**EXERCISE INSTRUCTIONS:** Copy every line of the following data that includes the string "down".

**INFORMATION:**
------------------------------------
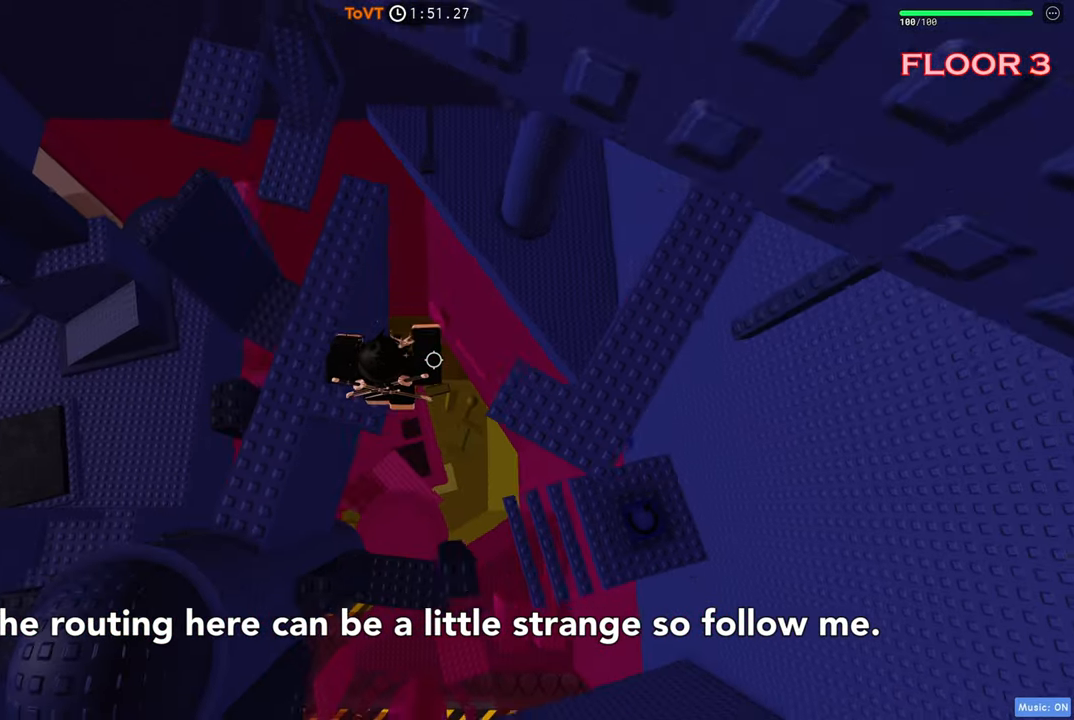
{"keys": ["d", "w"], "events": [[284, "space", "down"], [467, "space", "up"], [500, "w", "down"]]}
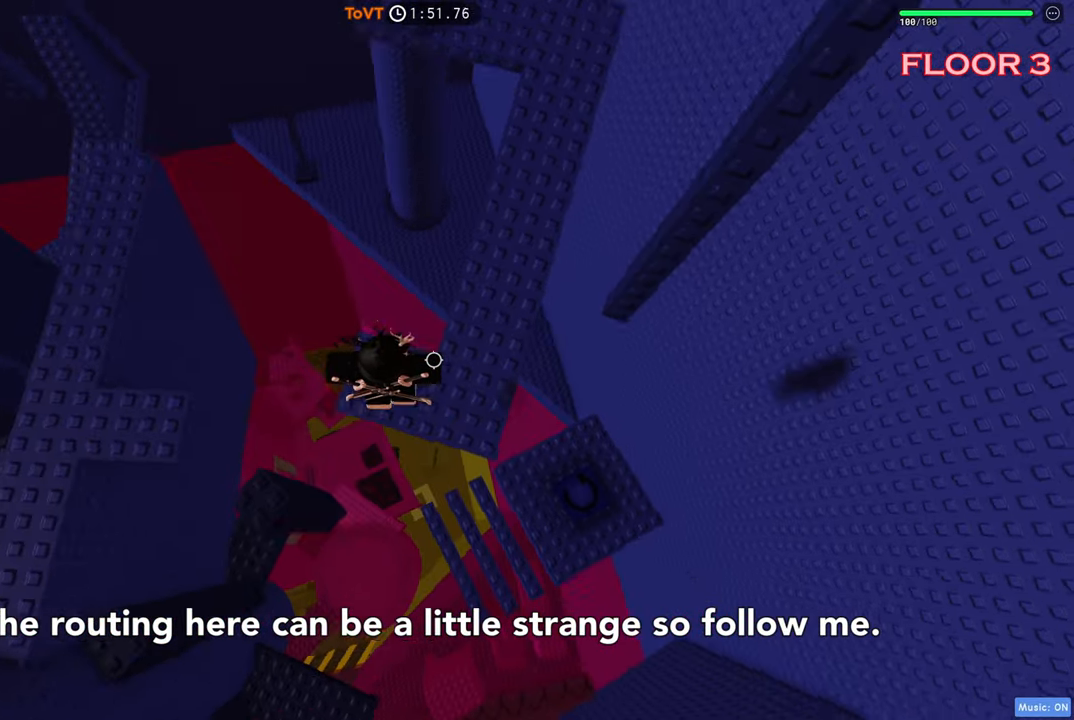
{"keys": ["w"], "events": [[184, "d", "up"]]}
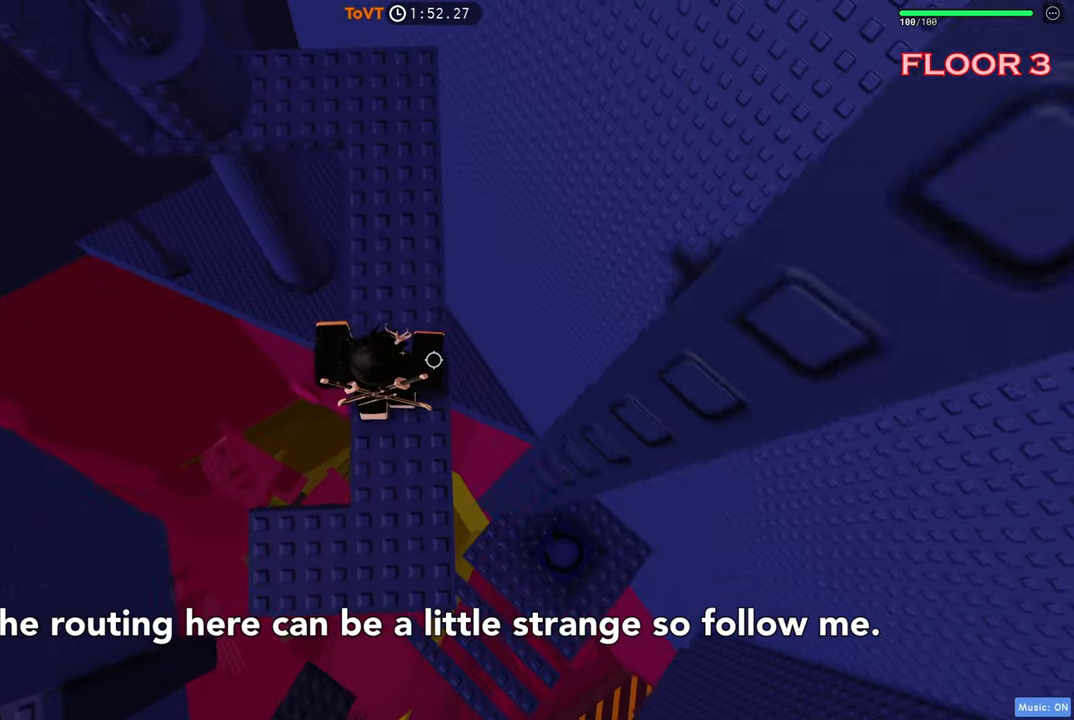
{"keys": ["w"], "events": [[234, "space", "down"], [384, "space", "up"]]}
------------------------------------
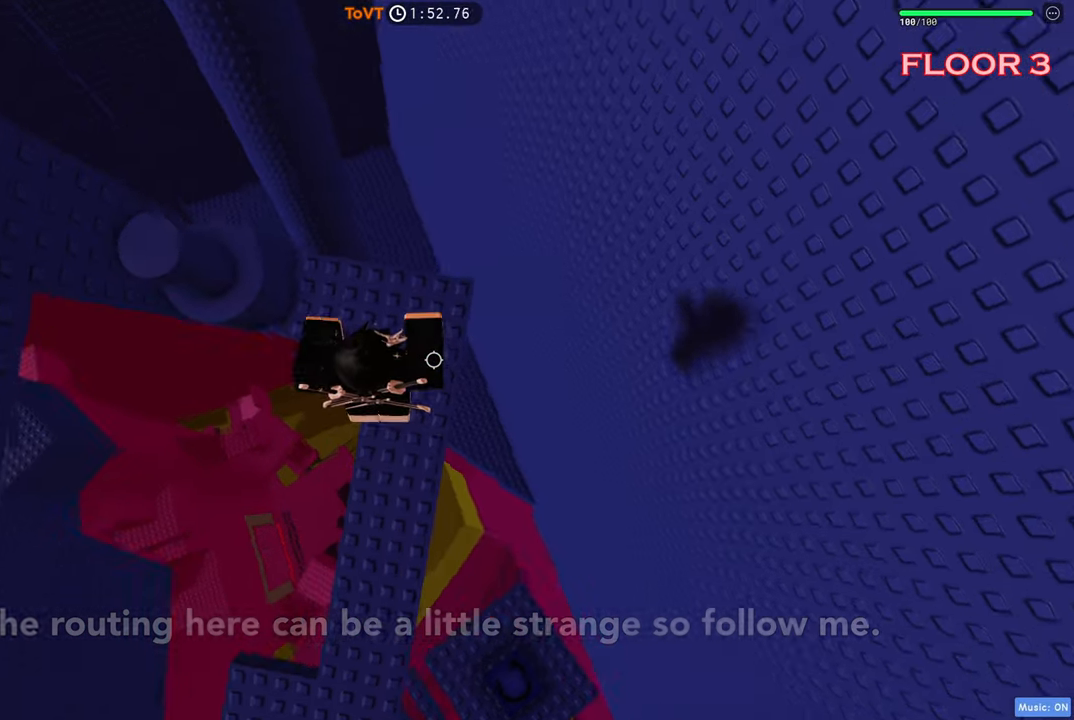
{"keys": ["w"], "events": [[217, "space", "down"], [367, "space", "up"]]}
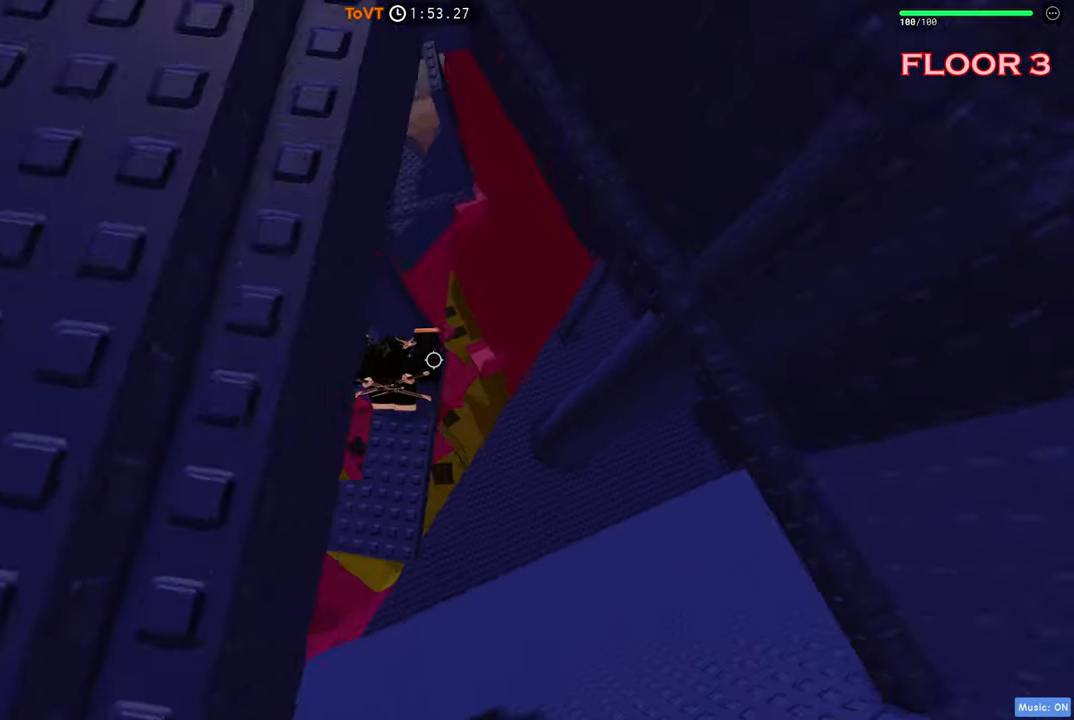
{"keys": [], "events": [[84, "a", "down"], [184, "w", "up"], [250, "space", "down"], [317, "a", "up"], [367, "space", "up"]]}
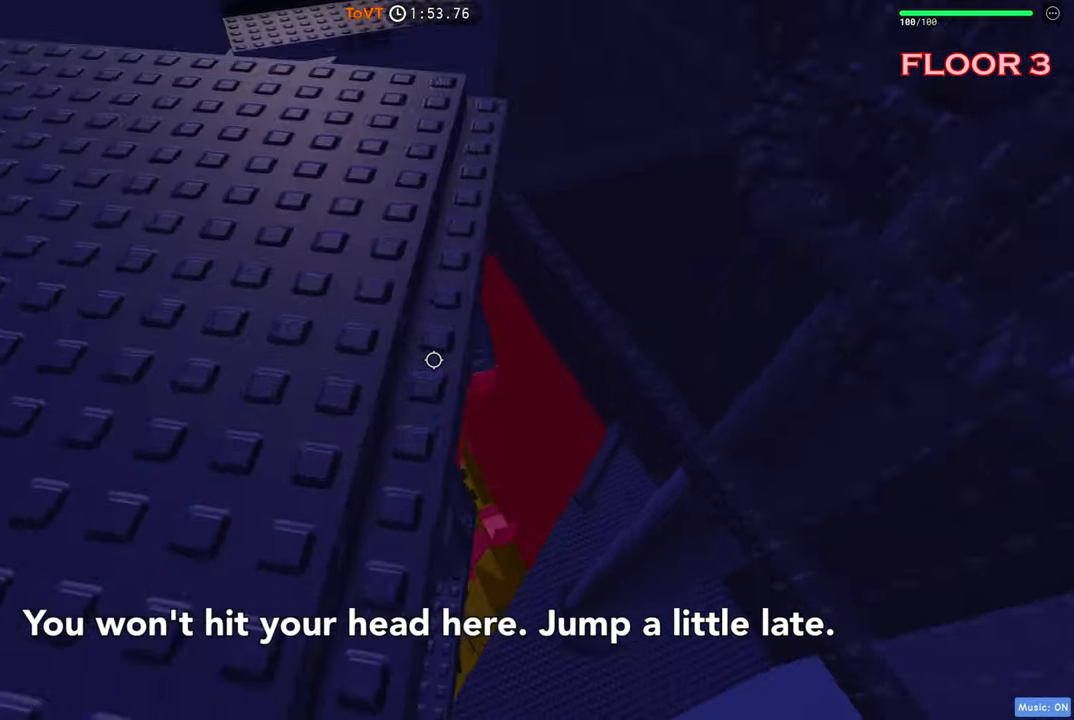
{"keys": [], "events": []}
------------------------------------
**RESPONSE AREA:**
{"keys": ["d", "w"], "events": [[284, "space", "down"], [467, "space", "up"], [500, "w", "down"]]}
{"keys": ["w"], "events": [[234, "space", "down"], [384, "space", "up"]]}
{"keys": ["w"], "events": [[217, "space", "down"], [367, "space", "up"]]}
{"keys": [], "events": [[84, "a", "down"], [184, "w", "up"], [250, "space", "down"], [317, "a", "up"], [367, "space", "up"]]}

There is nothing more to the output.